Copy each line of the records that holds the string "pesticidi".

Data listing >>
• • • • • • •
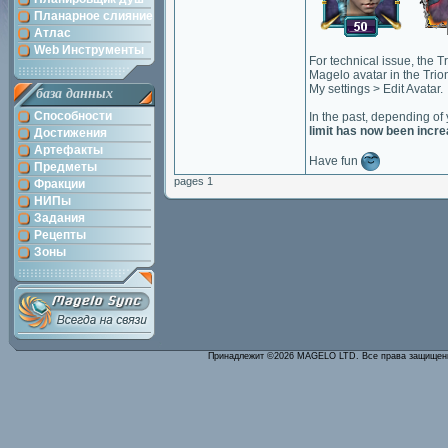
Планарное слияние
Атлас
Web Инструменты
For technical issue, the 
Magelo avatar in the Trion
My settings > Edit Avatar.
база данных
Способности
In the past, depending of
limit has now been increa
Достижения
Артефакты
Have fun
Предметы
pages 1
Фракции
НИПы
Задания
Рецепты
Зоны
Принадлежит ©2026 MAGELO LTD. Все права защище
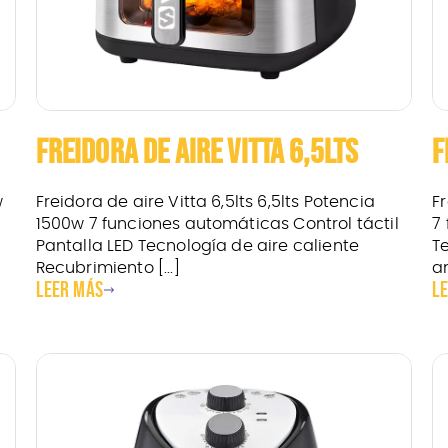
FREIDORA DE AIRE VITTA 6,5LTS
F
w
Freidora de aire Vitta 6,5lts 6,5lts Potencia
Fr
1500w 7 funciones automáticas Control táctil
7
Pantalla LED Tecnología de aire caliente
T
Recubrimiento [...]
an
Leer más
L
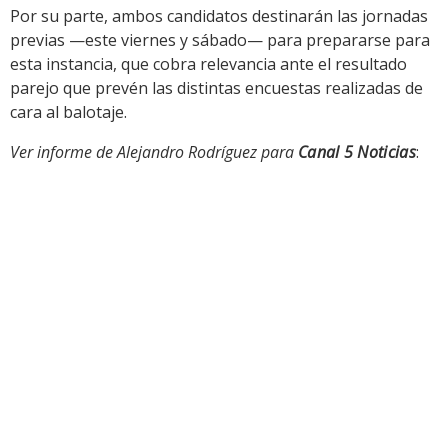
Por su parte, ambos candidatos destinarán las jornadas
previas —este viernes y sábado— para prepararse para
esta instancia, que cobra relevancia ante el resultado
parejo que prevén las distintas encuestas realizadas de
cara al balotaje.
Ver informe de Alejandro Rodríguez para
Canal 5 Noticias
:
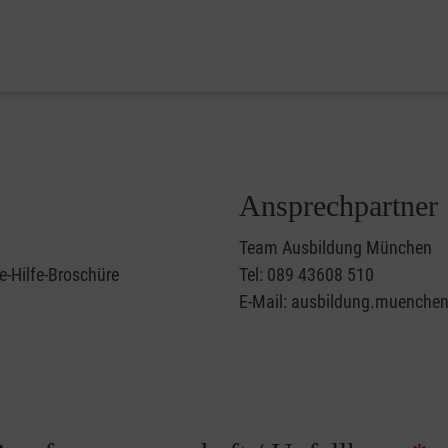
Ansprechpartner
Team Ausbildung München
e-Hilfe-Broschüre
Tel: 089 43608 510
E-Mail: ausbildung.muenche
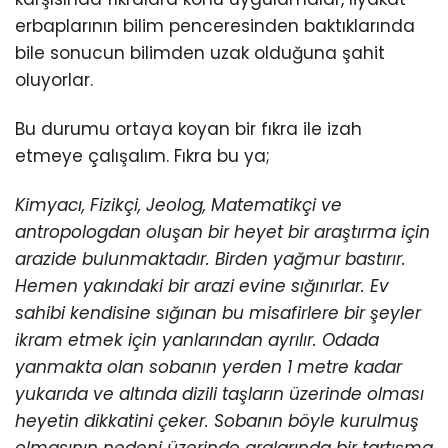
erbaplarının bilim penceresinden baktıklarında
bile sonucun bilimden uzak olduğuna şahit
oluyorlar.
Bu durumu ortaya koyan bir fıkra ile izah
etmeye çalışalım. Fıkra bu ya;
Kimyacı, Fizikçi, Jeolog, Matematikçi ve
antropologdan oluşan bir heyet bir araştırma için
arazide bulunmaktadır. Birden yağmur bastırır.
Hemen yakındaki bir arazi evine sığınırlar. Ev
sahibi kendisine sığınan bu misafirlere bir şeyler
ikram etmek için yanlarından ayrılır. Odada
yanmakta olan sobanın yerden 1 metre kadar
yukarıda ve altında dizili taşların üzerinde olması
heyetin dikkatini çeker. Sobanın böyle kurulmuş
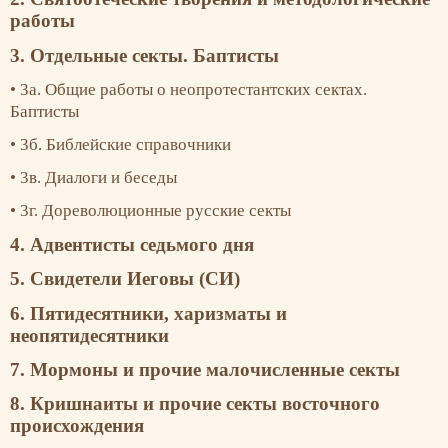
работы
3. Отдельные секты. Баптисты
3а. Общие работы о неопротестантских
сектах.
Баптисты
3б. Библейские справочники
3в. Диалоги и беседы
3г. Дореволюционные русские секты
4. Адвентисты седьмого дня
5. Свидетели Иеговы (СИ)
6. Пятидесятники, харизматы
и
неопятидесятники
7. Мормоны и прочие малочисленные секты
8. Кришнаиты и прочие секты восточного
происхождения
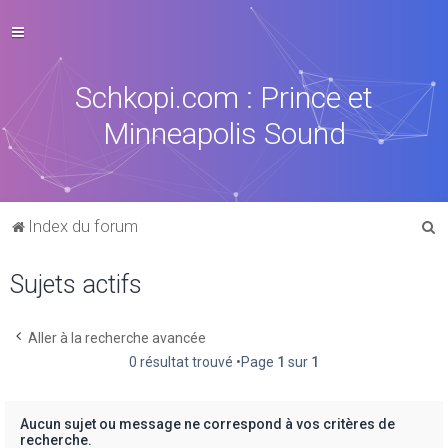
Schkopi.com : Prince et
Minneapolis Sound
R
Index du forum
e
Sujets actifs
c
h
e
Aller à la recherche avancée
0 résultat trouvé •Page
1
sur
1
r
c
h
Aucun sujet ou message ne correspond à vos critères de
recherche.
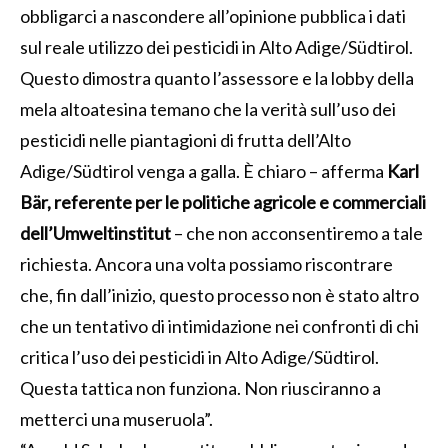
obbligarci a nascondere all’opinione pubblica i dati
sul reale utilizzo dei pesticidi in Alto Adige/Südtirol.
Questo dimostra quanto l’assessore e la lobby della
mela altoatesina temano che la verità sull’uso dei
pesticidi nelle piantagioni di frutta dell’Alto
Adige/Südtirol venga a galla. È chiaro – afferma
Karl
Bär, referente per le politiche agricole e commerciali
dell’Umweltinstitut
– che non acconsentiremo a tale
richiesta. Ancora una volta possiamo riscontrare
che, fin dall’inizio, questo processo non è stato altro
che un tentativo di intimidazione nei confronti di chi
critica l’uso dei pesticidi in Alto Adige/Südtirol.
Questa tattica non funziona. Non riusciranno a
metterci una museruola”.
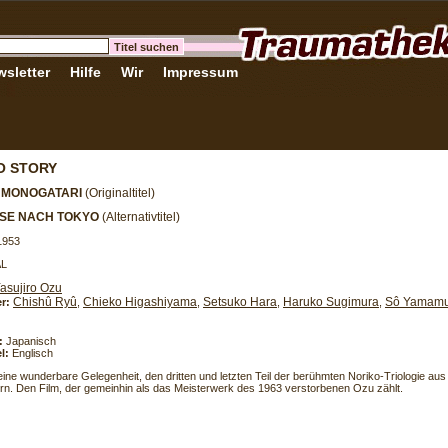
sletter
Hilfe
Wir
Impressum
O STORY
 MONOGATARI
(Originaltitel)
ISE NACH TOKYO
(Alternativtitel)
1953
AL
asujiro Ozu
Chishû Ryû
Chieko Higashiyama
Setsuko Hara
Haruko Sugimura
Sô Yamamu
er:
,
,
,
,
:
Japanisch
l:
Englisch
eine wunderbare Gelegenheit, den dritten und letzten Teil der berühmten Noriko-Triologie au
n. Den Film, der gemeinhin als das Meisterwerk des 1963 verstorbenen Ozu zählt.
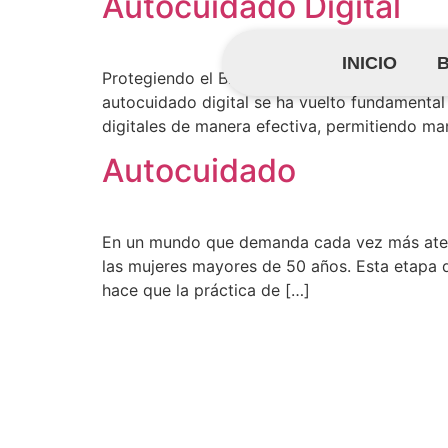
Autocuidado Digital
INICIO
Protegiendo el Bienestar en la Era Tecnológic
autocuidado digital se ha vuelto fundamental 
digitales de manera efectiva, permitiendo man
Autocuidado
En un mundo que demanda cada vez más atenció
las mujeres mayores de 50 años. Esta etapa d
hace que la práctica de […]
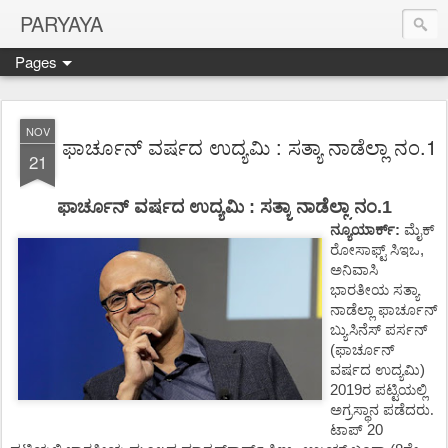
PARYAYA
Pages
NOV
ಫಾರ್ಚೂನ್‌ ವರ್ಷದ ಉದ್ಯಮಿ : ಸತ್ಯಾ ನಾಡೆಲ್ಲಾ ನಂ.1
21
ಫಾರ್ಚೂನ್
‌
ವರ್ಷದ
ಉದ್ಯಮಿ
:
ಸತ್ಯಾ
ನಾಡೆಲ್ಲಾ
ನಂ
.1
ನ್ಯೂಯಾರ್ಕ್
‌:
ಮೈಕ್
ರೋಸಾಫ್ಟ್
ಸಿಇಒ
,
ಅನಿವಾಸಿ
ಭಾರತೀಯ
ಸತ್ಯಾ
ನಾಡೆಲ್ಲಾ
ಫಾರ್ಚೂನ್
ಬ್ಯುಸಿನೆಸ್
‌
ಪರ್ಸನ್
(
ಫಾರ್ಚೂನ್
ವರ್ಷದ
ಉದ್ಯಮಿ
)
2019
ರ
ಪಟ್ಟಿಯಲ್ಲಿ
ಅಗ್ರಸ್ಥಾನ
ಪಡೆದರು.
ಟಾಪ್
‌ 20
• • • • • • •
Your solution >>
sul reale utilizzo dei pesticidi in Alto Adige/Südtirol.
pesticidi nelle piantagioni di frutta dell’Alto
critica l’uso dei pesticidi in Alto Adige/Südtirol.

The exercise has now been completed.